Certe volte giro per strada, incontro persone differenti tra loro, ma in genere a me paiono identiche, indifferenti ai pensieri che ho, quasi come se io non esistessi neanche. Altre volte avverto una specie di leggera ostilità da parte di tutti, della quale fortunatamente riesco a sentirmi distante, quasi come non mi riguardasse per nulla. Ma i momenti maggiormente importanti, a cui aspiro di più, durante i quali reputo che la mia mente si liberi da ogni legame e che i miei passi sui marciapiedi assumano davvero connotazioni importanti, è quando riesco a sentirmi completamente da solo e circondato dal niente, come se la realtà fosse una semplice stanza, un ambito vuoto con le quattro pareti dipinte di bianco. Mi guardo attorno, ma soltanto per un semplice vezzo, sorrido della mia capacità di estromissione dal resto, indico un punto nel vuoto e mi dirigo verso quel punto, senza neppure una ragione precisa.
Qualcuno dice di me che non sono normale, ma questo non ha alcuna importanza, tutto andrà bene, penso, alla fine riuscirò a sentirmi perfettamente a mio agio, a cancellare ciò che circonda i miei passi e la mia stanza bianca. La mia vista si offusca, intorno a me una nebbia fittissima copre ogni cosa, ed io mi sento leggero, capace di librarmi nel vuoto pneumatico che ho intorno. In alcuni casi, mentre penso a queste mie cose, vado a sedermi in un bar, tanto per far passare un po’ il tempo, e resto a lungo davanti ad una tazza di tè, con qualcosa da leggere che non manca mai nelle mie tasche. Nessuno mi nota, io abbasso lo sguardo su un articolo di giornale o su uno dei libri da poco prezzo che acquisto ogni tanto, e lascio che tutto vada avanti, senza preoccuparmi di niente.

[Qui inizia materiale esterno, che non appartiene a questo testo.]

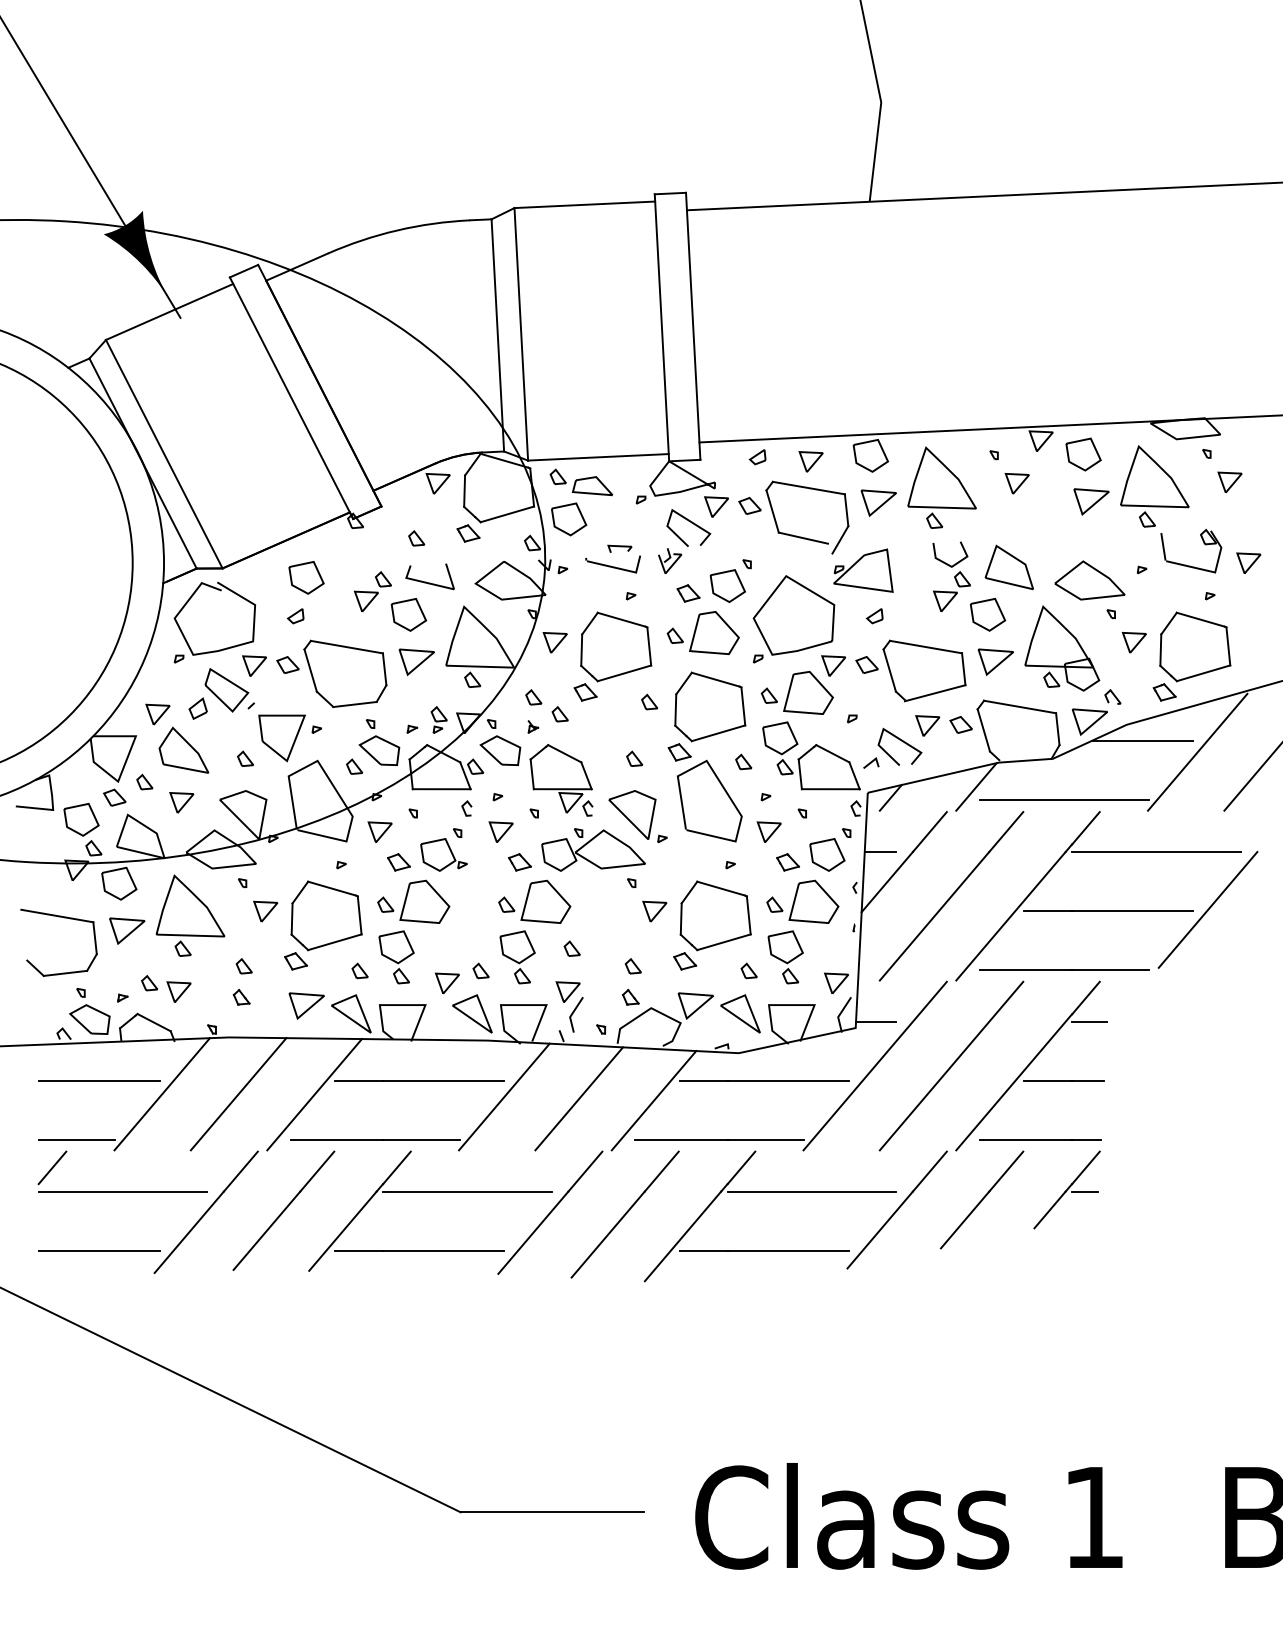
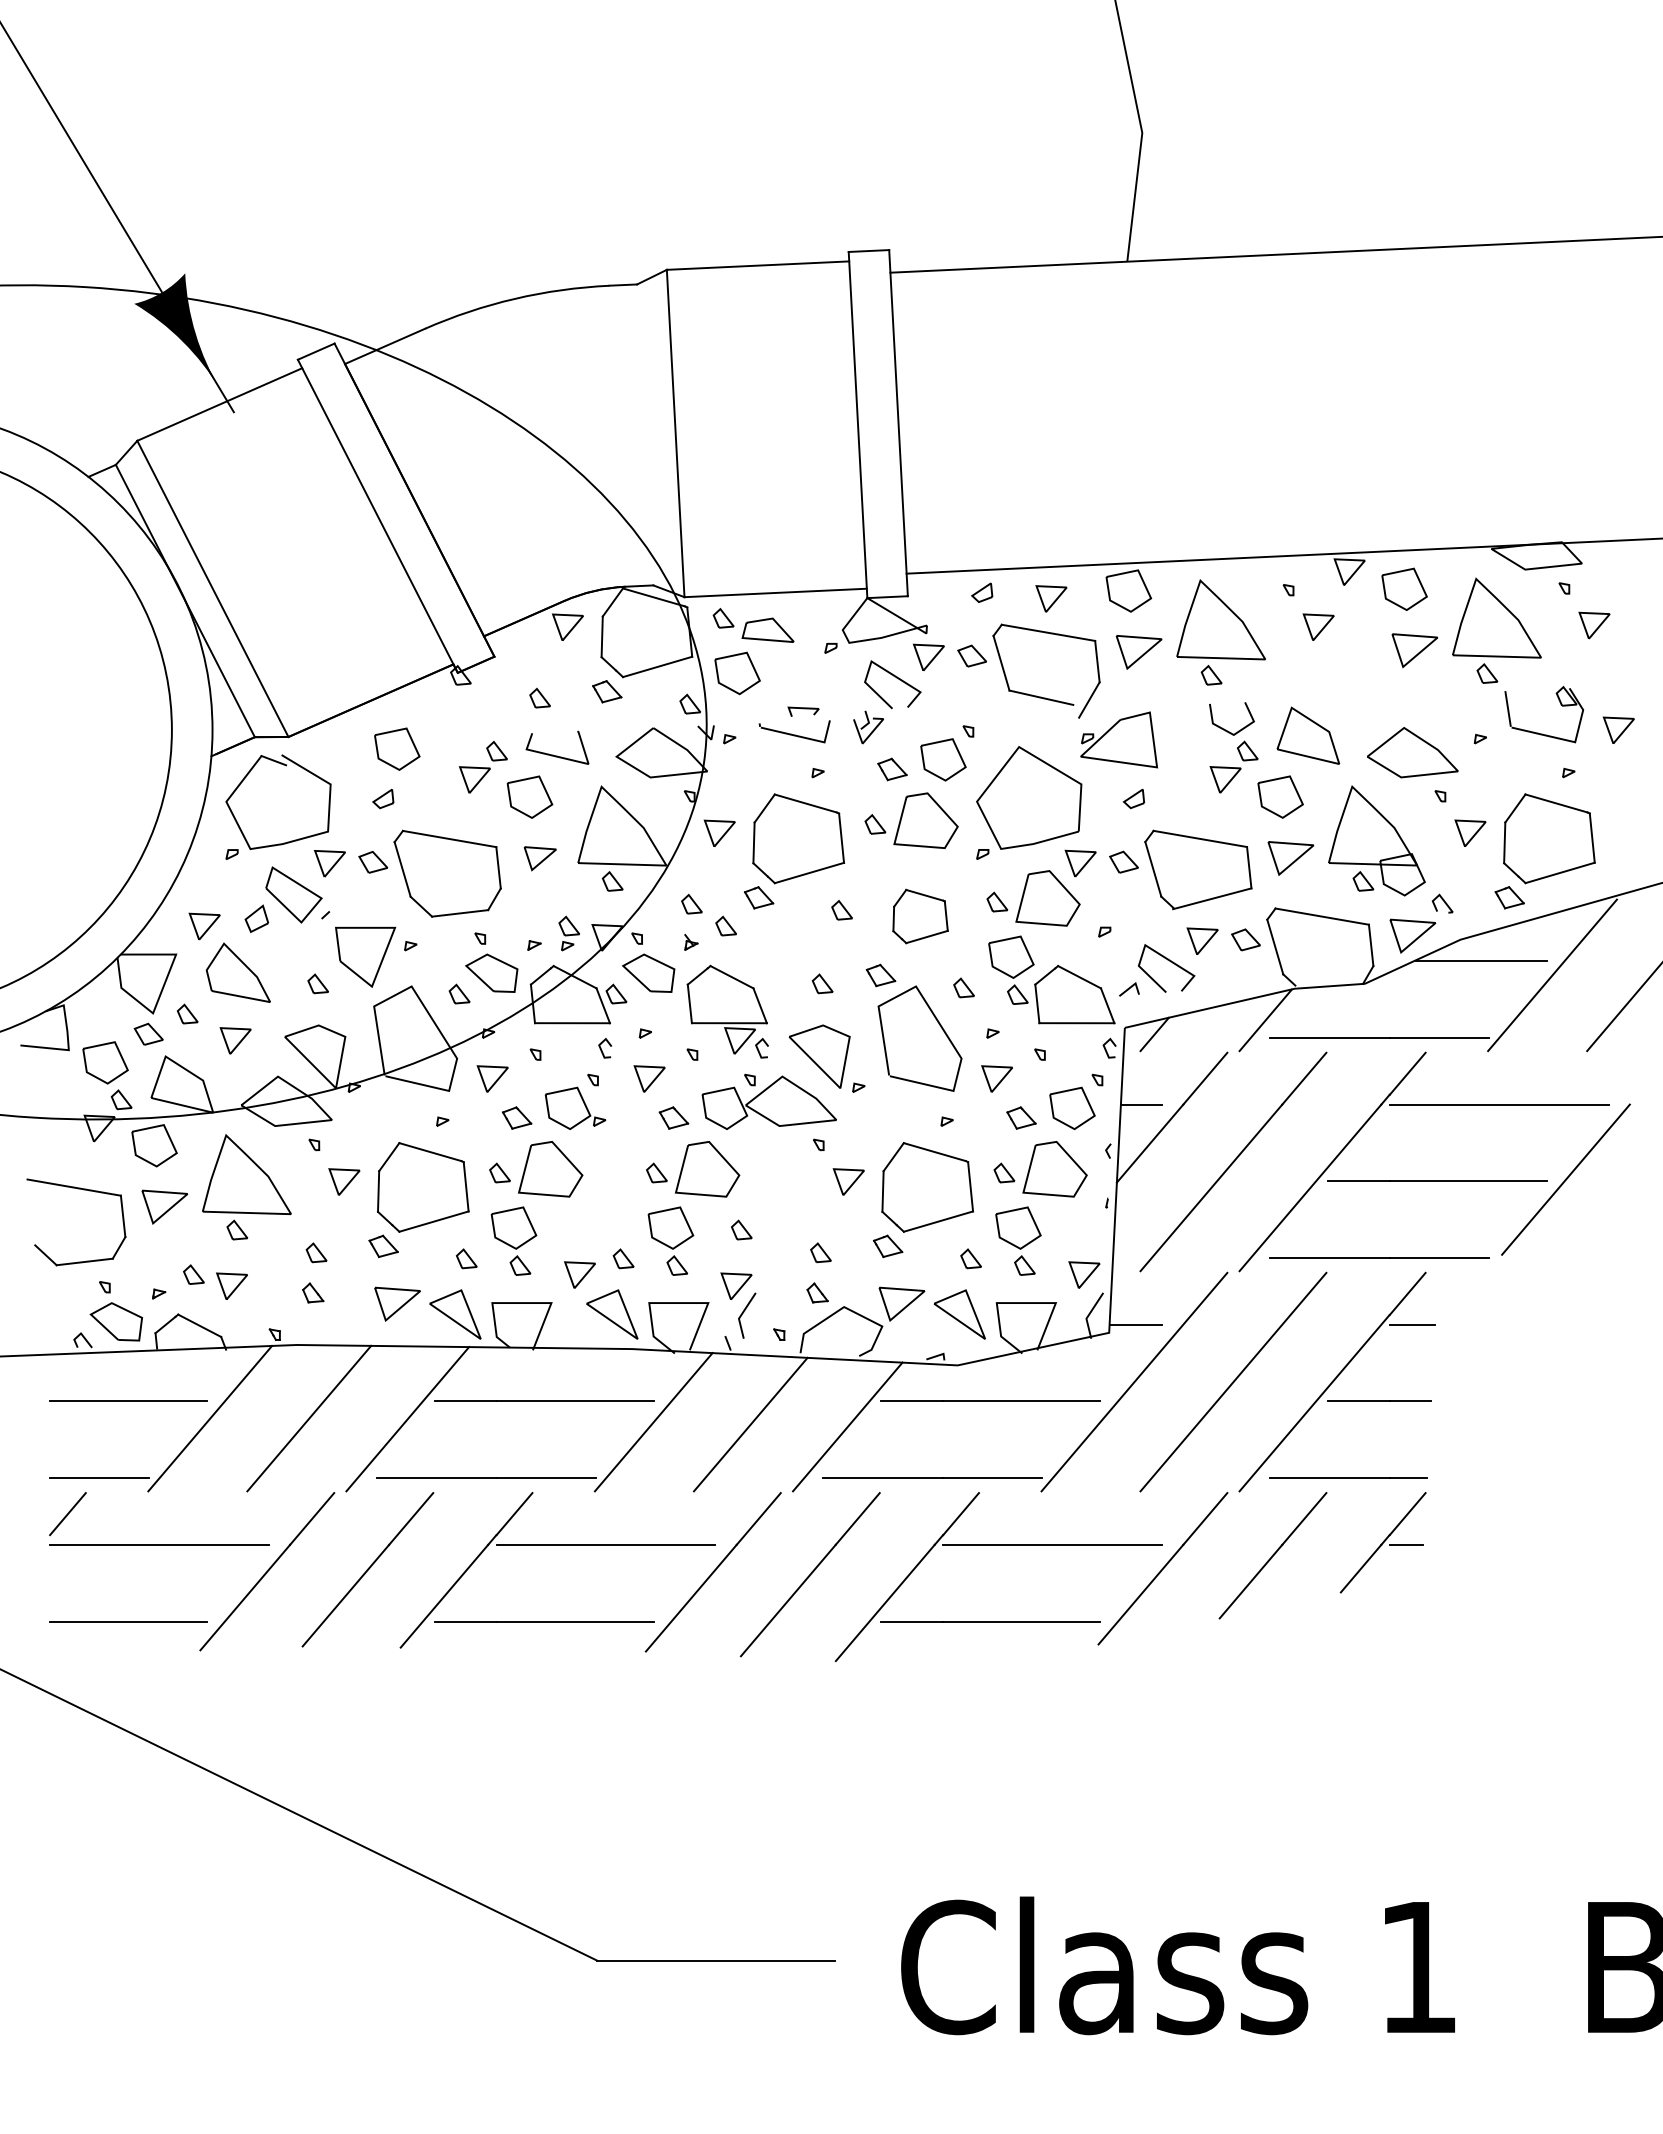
line: (498, 335) -> (645, 434), removed
part: (417, 662) -> (540, 858), size x0.7
part: (710, 706) -> (920, 916), size x0.6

Una sera mi avvicina una donna, e chiede cosa mai stia leggendo. Un libro poliziesco, rispondo, senza darle troppo la corda. Lei mi chiede se è mio solito andare in quel locale a leggere libri, ma io rispondo che mi capita a volte, e nient’altro. Lei sorride, poi dice con timidezza che scrive poesie, le hanno anche pubblicate su qualche rivista. Io alzo la testa e piego una pagina, per segnare il punto a cui sono arrivato; poi sottovoce le dico: mi piacerebbe leggerle, io leggo di tutto, mi piace soffermarmi sulle parole, trovare che qualcuna è più azzeccata di altre, e via dicendo. Lei mi guarda, la invito a sedersi, chiamo il cameriere e faccio portare altro tè. Poi dice che il suo problema è la solitudine, si sente meglio quando incontra qualcuno come me, con il quale scambiare qualche parola. Io replico che generalmente sto bene da solo, però certe volte faccio eccezione.
Lei recita a mente, con una certa lentezza, una delle sue poesie, ed io le rispondo, con il medesimo tono di voce di prima, che mi sembra bellissima. Si schernisce, dice che adesso deve proprio andarsene, ma se voglio, possiamo vederci il giorno seguente in quel medesimo bar, e magari può portare con sé qualcuna delle sue poesie. La saluto, mi spiego: è stato un piacere conoscerla, sarò contento di leggere le sue cose, e intanto mi alzo, dico il mio nome, le stringo la mano. Lei si allontana, io aspetto ancora dieci minuti, poi pago il tè al cameriere, e infine esco. La mia stanza bianca riprende le fattezze di sempre, i miei pensieri riprendono a circolare in maniera normale. Mi dispiace, penso con calma, per qualche giorno non potrò più farmi vedere in quel bar; ma non importa, rifletto: la città è piena di posti simili a quello.